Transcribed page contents
★ ★ ★ ★ ★

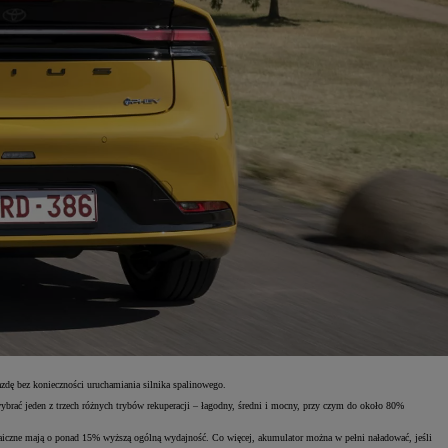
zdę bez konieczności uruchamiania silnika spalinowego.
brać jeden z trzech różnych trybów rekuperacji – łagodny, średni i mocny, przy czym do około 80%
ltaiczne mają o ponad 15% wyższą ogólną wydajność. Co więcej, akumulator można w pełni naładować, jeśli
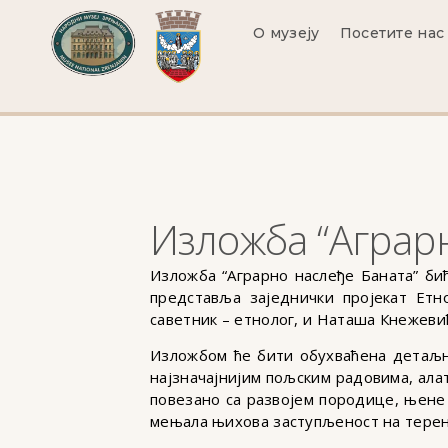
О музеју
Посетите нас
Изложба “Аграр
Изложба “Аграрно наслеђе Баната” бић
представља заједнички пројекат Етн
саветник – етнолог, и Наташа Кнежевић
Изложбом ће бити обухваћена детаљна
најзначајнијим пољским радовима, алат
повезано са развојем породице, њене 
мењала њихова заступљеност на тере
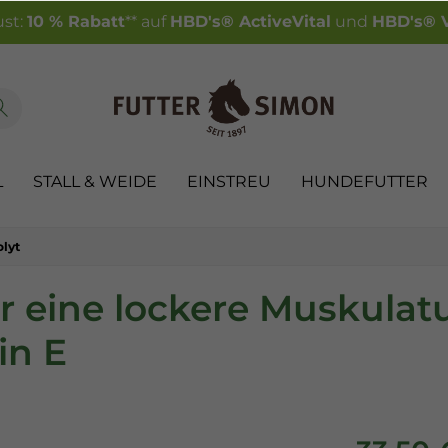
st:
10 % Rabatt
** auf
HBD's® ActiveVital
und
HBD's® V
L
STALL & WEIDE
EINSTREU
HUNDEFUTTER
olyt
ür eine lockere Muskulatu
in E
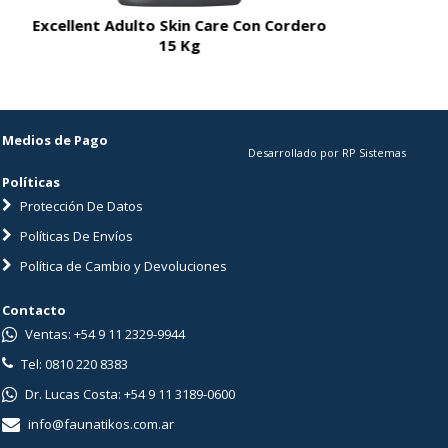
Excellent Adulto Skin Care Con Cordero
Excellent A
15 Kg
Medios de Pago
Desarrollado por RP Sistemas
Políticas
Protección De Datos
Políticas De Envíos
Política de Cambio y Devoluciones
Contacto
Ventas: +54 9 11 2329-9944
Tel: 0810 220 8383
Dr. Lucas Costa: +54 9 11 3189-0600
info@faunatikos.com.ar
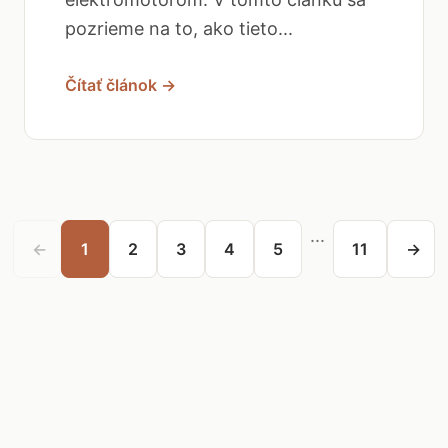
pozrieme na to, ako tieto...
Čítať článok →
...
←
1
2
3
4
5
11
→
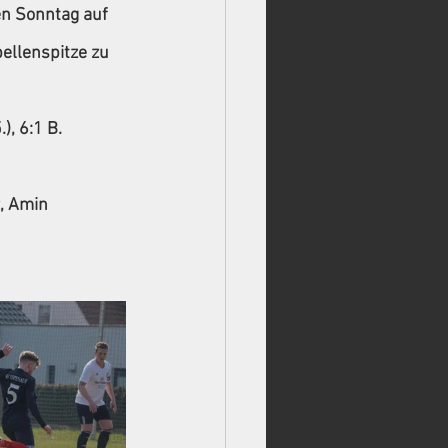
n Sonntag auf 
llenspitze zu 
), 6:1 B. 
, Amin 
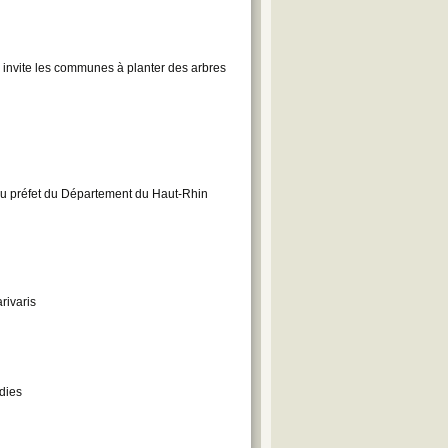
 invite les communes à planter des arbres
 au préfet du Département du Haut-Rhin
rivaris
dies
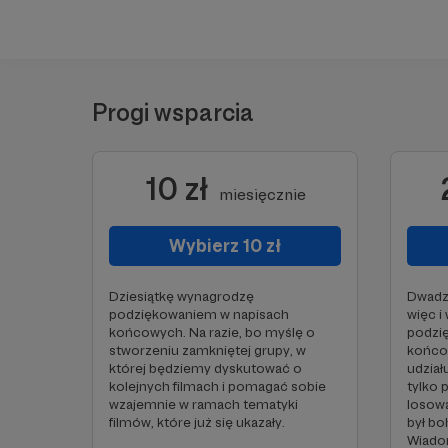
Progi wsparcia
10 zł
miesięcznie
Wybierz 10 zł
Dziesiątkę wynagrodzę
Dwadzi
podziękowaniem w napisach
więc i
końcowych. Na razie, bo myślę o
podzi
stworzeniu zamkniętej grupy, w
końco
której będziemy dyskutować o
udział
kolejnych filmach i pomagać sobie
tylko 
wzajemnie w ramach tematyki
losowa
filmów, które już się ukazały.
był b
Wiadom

★ ★ ★ ★ ★

Your objective: An exact restatement of the entries above is needed; no picture may appear in it.

Solution for this problem:
zdę bez konieczności uruchamiania silnika spalinowego.
brać jeden z trzech różnych trybów rekuperacji – łagodny, średni i mocny, przy czym do około 80%
ltaiczne mają o ponad 15% wyższą ogólną wydajność. Co więcej, akumulator można w pełni naładować, jeśli
О музеју
Посетите нас
Изложба “Аграр
Изложба “Аграрно наслеђе Баната” бић
представља заједнички пројекат Етн
саветник – етнолог, и Наташа Кнежевић
Изложбом ће бити обухваћена детаљна
најзначајнијим пољским радовима, алат
повезано са развојем породице, њене 
мењала њихова заступљеност на тере
st:
10 % Rabatt
** auf
HBD's® ActiveVital
und
HBD's® V
L
STALL & WEIDE
EINSTREU
HUNDEFUTTER
olyt
ür eine lockere Muskulatu
in E
Excellent Adulto Skin Care Con Cordero
Excellent A
15 Kg
Medios de Pago
Desarrollado por RP Sistemas
Políticas
Protección De Datos
Políticas De Envíos
Política de Cambio y Devoluciones
Contacto
Ventas: +54 9 11 2329-9944
Tel: 0810 220 8383
Dr. Lucas Costa: +54 9 11 3189-0600
info@faunatikos.com.ar
pozrieme na to, ako tieto...
Čítať článok →
...
←
1
2
3
4
5
11
→
n Sonntag auf 
llenspitze zu 
), 6:1 B. 
, Amin 
 invite les communes à planter des arbres
 au préfet du Département du Haut-Rhin
rivaris
dies
Progi wsparcia
10 zł
miesięcznie
Wybierz 10 zł
Dziesiątkę wynagrodzę
Dwadzi
podziękowaniem w napisach
więc i
końcowych. Na razie, bo myślę o
podzi
stworzeniu zamkniętej grupy, w
końco
której będziemy dyskutować o
udział
kolejnych filmach i pomagać sobie
tylko 
wzajemnie w ramach tematyki
losowa
filmów, które już się ukazały.
był b
Wiadom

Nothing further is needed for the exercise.